:: Exercise description ::
Return every line of each entry below unchanged and in the same order.

━━━━━ Input ━━━━━

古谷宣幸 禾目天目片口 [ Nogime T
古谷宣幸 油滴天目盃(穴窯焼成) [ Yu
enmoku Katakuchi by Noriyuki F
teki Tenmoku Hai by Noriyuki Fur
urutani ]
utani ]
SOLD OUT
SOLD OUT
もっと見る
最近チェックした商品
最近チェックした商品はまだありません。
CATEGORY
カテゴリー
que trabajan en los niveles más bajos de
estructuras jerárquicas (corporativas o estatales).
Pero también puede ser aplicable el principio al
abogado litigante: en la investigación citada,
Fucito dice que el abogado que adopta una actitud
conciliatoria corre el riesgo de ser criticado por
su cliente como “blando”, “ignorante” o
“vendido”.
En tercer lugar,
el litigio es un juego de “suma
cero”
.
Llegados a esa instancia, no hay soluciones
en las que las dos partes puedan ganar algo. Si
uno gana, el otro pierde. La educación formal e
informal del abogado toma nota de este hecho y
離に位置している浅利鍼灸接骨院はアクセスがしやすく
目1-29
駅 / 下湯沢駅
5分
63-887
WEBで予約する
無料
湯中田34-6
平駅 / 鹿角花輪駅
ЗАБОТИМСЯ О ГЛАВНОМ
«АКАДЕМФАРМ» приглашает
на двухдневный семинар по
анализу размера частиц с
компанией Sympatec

━━━━━

:: Solved exercise ::
古谷宣幸 禾目天目片口 [ Nogime T
古谷宣幸 油滴天目盃(穴窯焼成) [ Yu
enmoku Katakuchi by Noriyuki F
teki Tenmoku Hai by Noriyuki Fur
urutani ]
utani ]
SOLD OUT
SOLD OUT
もっと見る
最近チェックした商品
最近チェックした商品はまだありません。
CATEGORY
カテゴリー
que trabajan en los niveles más bajos de
estructuras jerárquicas (corporativas o estatales).
Pero también puede ser aplicable el principio al
abogado litigante: en la investigación citada,
Fucito dice que el abogado que adopta una actitud
conciliatoria corre el riesgo de ser criticado por
su cliente como “blando”, “ignorante” o
“vendido”.
En tercer lugar,
el litigio es un juego de “suma
cero”
.
Llegados a esa instancia, no hay soluciones
en las que las dos partes puedan ganar algo. Si
uno gana, el otro pierde. La educación formal e
informal del abogado toma nota de este hecho y
離に位置している浅利鍼灸接骨院はアクセスがしやすく
目1-29
駅 / 下湯沢駅
5分
63-887
WEBで予約する
無料
湯中田34-6
平駅 / 鹿角花輪駅
ЗАБОТИМСЯ О ГЛАВНОМ
«АКАДЕМФАРМ» приглашает
на двухдневный семинар по
анализу размера частиц с
компанией Sympatec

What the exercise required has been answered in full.